[Author's Note: From time to time, I plan to publish blurbs on patently stupid and incredible stories. Rep. Anthony Weiner fits very nicely in the "patently stupid" column but the following report takes it one delicious step further. As comedians have often noted: we can't make this stuff up! How many ARE YOU BLEEPING KIDDING! columns I write depends entirely on the media. Oh, and by the way, I had a more descriptive title in mind but it wasn't entirely proper.]
A short article in today's Post-Star newspaper (poststar.com) reports that Rep. Tony Weiner's celebrity continues to grow. An online doll company famous for its celebrity action figures (Sarah Palin, Barack Obama, etc.) is marketing a Weiner Doll. The sexting Congressman's figure will be available in two versions: standard and enhanced. The latter costs an additional $10.00 and is reportedly "anatomically" correct. The article did not address whether the Congressman - currently on a leave of absence to seek therapy - posed for the figure or simply provided a few handy photos. The company reports that the more expensive doll is "for adults only". It is not clear if the doll comes with its own Twitter account.
Rep.
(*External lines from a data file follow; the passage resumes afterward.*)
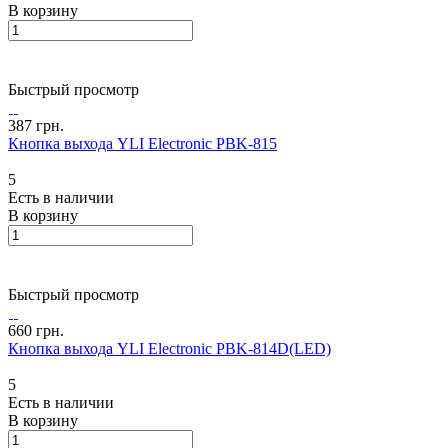
В корзину
Быстрый просмотр
387 грн.
Кнопка выхода YLI Electronic PBK-815
5
Есть в наличии
В корзину
Быстрый просмотр
660 грн.
Кнопка выхода YLI Electronic PBK-814D(LED)
5
Есть в наличии
В корзину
Weiner, as you probably know, tweeted suggestive (or possibly explicit) photos to several women and then lied both convincingly and with incredible ease to his constituents, the nation and CNN. (Wolf Blitzer discussed his own twittering experiences warning politicians that they needed to be careful.) Weiner claimed that his account was hacked and he was investigating to find the dastardly culprit and uncover just what happened. He should have added: pay no attention to that man behind the curtain. The only excuse overlooked was multiple personality disorder. That would have been interesting, at least. The rest is too predictable and too familiar.
The Tony Weiner What a Guy doll (my name for it) belongs in the same dustbin as Serial Killer Playing Cards and Osama bin Laden Halloween masks. Let's hope the only profit derived from this tasteless venture falls in the "learning from one's mistakes" category - but that's just me being naïve. Worst case scenario: the company's CEO goes into therapy for two weeks.